When you start feeling this way, a break up may be inevitable. You pout and say, "But it's so haaaaard! I don't wanna." No one likes to be the bearer of that bad news. I mean, really. Who wants to be the cause of someone's hurt and pain...or even our own loneliness? Nobody. But you must realize that every relationship has its reason and its season. Some people are meant to be with you for a moment. Others are meant to be with you for a lifetime. And hanging on to someone who doesn't genuinely love you or better still--can't love you in a way that allows you be the best version of yourself and grow as a person--will only lengthen the time it takes for you to get to the person who can.
Not sure whether it's time to go? Here are 7 signs that may suggest it's time to assess where you are in your relationship and whether it's still worth continuing.

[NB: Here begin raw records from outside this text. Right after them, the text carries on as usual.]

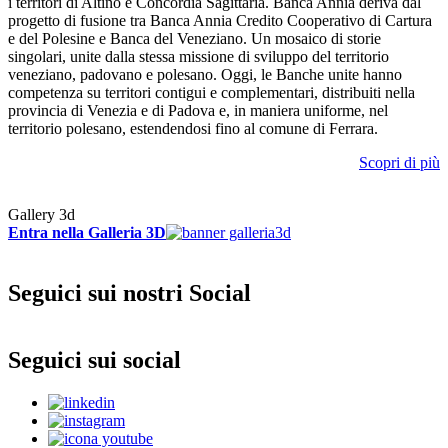
i territori di Altino e Concordia Sagittaria. Banca Annia deriva dal
progetto di fusione tra Banca Annia Credito Cooperativo di Cartura
e del Polesine e Banca del Veneziano. Un mosaico di storie
singolari, unite dalla stessa missione di sviluppo del territorio
veneziano, padovano e polesano. Oggi, le Banche unite hanno
competenza su territori contigui e complementari, distribuiti nella
provincia di Venezia e di Padova e, in maniera uniforme, nel
territorio polesano, estendendosi fino al comune di Ferrara.
Scopri di più
Gallery 3d
Entra nella Galleria 3D
Seguici sui nostri Social
Seguici sui social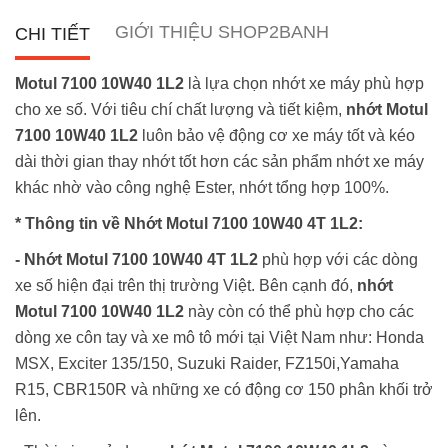
GIỚI THIỆU SHOP2BANH
CHI TIẾT
Motul 7100 10W40 1L2
là lựa chọn nhớt xe máy phù hợp
cho xe số. Với tiêu chí chất lượng và tiết kiệm,
nhớt Motul
7100 10W40 1L2
luôn bảo vệ động cơ xe máy tốt và kéo
dài thời gian thay nhớt tốt hơn các sản phẩm nhớt xe máy
khác nhờ vào công nghệ Ester, nhớt tổng hợp 100%.
* Thông tin về Nhớt Motul 7100 10W40 4T 1L2:
- Nhớt Motul 7100 10W40 4T 1L2
phù hợp với các dòng
xe số hiện đại trên thị trường Việt. Bên cạnh đó,
nhớt
Motul 7100 10W40 1L2
này còn có thể phù hợp cho các
dòng xe côn tay và xe mô tô mới tại Việt Nam như: Honda
MSX, Exciter 135/150, Suzuki Raider, FZ150i,Yamaha
R15, CBR150R và những xe có động cơ 150 phân khối trở
lên.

- Sex is history. The story of your sex life goes from reading like the Daily News to the Memoirs of an Invisible Orgasm. A healthy sex life is one sign of a healthy relationship...or at least a sign that you're still willing to touch them. If you arrive at the point where the thought of them touching grates on your nerves like nails on a chalkboard, you're probably ready to go.
- Love amnesia. When you first met them, you could write a book on all of the reasons why they made you happy, now you'd struggle to write a sentence. Your good times are stored in your long-term memory and all you can think about is your strategy for winning the next argument.

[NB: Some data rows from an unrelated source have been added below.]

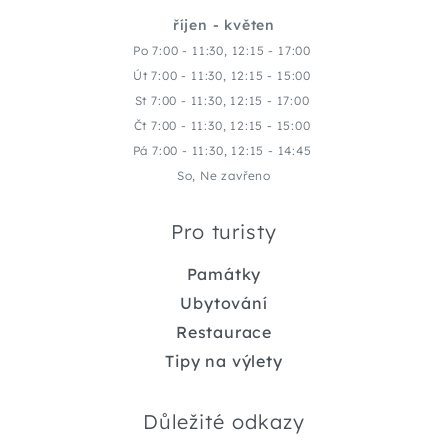
říjen - květen
Po 7:00 - 11:30, 12:15 - 17:00
Út 7:00 - 11:30, 12:15 - 15:00
St 7:00 - 11:30, 12:15 - 17:00
Čt 7:00 - 11:30, 12:15 - 15:00
Pá 7:00 - 11:30, 12:15 - 14:45
So, Ne zavřeno
Pro turisty
Památky
Ubytování
Restaurace
Tipy na výlety
Důležité odkazy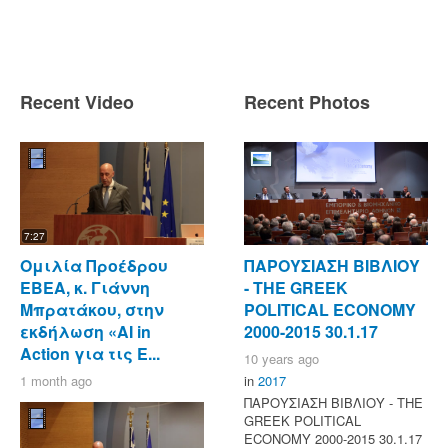
Recent Video
Recent Photos
7:27
Ομιλία Προέδρου
ΠΑΡΟΥΣΙΑΣΗ ΒΙΒΛΙΟΥ
ΕΒΕΑ, κ. Γιάννη
- ΤΗΕ GREEK
Μπρατάκου, στην
POLITICAL ECONOMY
εκδήλωση «AI in
2000-2015 30.1.17
Action για τις Ε...
10 years ago
1 month ago
in
2017
ΠΑΡΟΥΣΙΑΣΗ ΒΙΒΛΙΟΥ - ΤΗΕ
GREEK POLITICAL
ECONOMY 2000-2015 30.1.17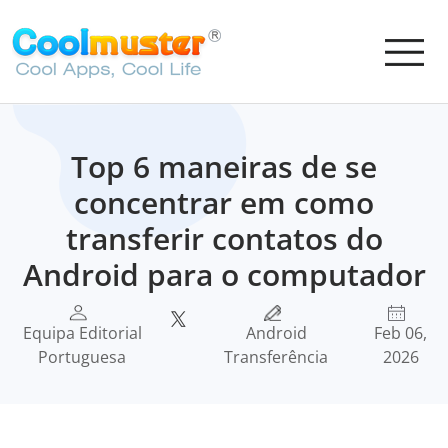
Top 6 maneiras de se
concentrar em como
transferir contatos do
Android para o computador
Equipa Editorial
Android
Feb 06,
Portuguesa
Transferência
2026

- Escalating fights. Your arguments progress from small verbal disagreement to death matches and frequently involve utensils and artillery. Verbal arguments are natural, but when they get unfair, ruthless, and nasty, you may need to think about leaving. Physical fights=way bad. If you've cut off your husbands penis and thrown it in the garbage disposal, the time to leave was probably about five minutes before you picked up the knife.
- Change in perception. Those endearing flaws become major irritants. What used to be the cute little mole above her lip now looks more like the mark of Beelzebub. And they haven't changed, but your perception has. When we're in love with someone, we overlook their flaws. When we're falling out of love, we place them under a microscope and examine them until they become distorted reflections of what we imagined them to be when we met them.

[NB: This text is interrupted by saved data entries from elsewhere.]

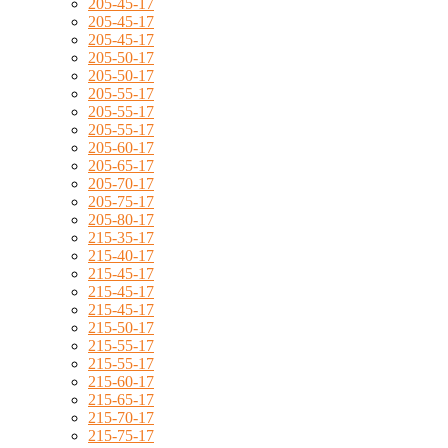
205-45-17
205-45-17
205-45-17
205-50-17
205-50-17
205-55-17
205-55-17
205-55-17
205-60-17
205-65-17
205-70-17
205-75-17
205-80-17
215-35-17
215-40-17
215-45-17
215-45-17
215-45-17
215-50-17
215-55-17
215-55-17
215-60-17
215-65-17
215-70-17
215-75-17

- Future? What future? Your dreams of walking down the aisle and having kids are now nightmares you can't shake with consuming large quantities of alcohol and sedatives. Your relationship should always be growing and moving forward, even if it just inches forward. Stagnation will always leave you wanting something more. If the thought of spending another day, let alone the rest of your life with someone makes you physically ill, it's time to consider packing those bags.
- Failure to communicate. Communication is among the most important elements of a relationship, yet your house is as quiet as a Charlie Chaplain movie. You don't talk to each other. You might talk at each other or around each other, but neither one of you is getting your point across. More importantly, you don't listen...nor do you want to listen. When you've reached a point where you no longer even care whether you communicate, the end of your relationship is probably closer than you think.
- Blissfully alone. You're happier when you're apart than you are when you're together. More than that, you are the best version of yourself when they aren't around you. Your relationship is toxic and your entire demeanor changes when you're around them. When they walk into a room, they are like happiness vacuums that suck out all the joy and make you and everyone around them miserable. We should never let anyone steal our joy. If your partner is a dream killer or happiness thief, they've got to go!